Cavitation erosion of glass fibre reinforced polymer composites with unidirectional layup

Glass fibre reinforced polymer (GFRP) composites are increasingly used in marine applications and can be subjected to aggressive environmental effects, one of which is cavitation. This study investigates the behaviour of unidirectional GFRP composites exposed to cavitation erosion generated using an ultrasonic transducer. Cavitation erosion tests were performed in accordance with the ASTM G32 standard. All specimens were preconditioned to eliminate the influence of water absorption on the mass loss caused by cavitation. The erosion process was monitored with a microscope and the mass loss was measured at regular periods.
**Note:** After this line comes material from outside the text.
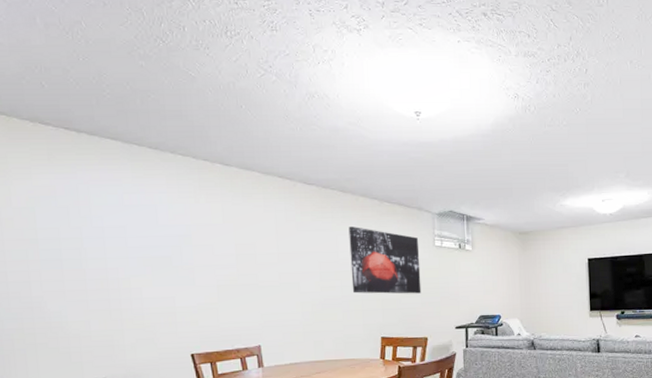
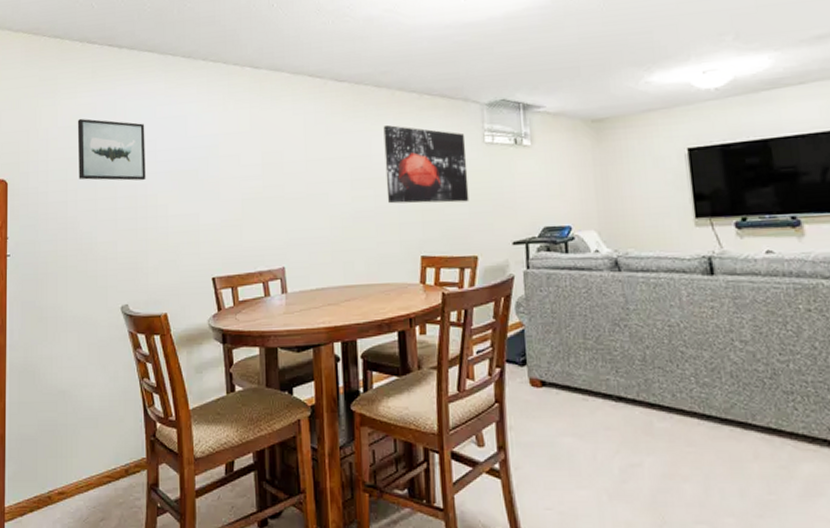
wall art: none [35,200,117,265] -> present [77,118,146,181]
The tested specimens were scanned with X-ray computed microtomography. The research findings indicated that the erosion process was affected by several parameters including specimen thickness, distance between fibre bundles, bundle shape and distribution. The initiation and development of erosion damage were highly influenced by the surface condition. Cavitation erosion traced parts of fibre bundles located closer to the surface creating trenches and valleys on the surface. The regions with thick epoxy layers above and between fibre bundles were much less susceptible to erosion damage. Several erosion mechanisms were identified and discussed. The research findings also highlighted the difficulties in characterising ultrasonic cavitation erosion of GFRP composites using acoustic impedance and mean erosion depth. •Preconditioning of GFRP specimens and experimental setup influence erosion results.•Fibre/epoxy distribution affects composite resistance to cavitation erosion.•Surface roughness leads to cavitation erosion localisation.•Specimen thickness affects the ultrasonic erosion process.•Maximum erosion depth is much greater than the mean erosion depth.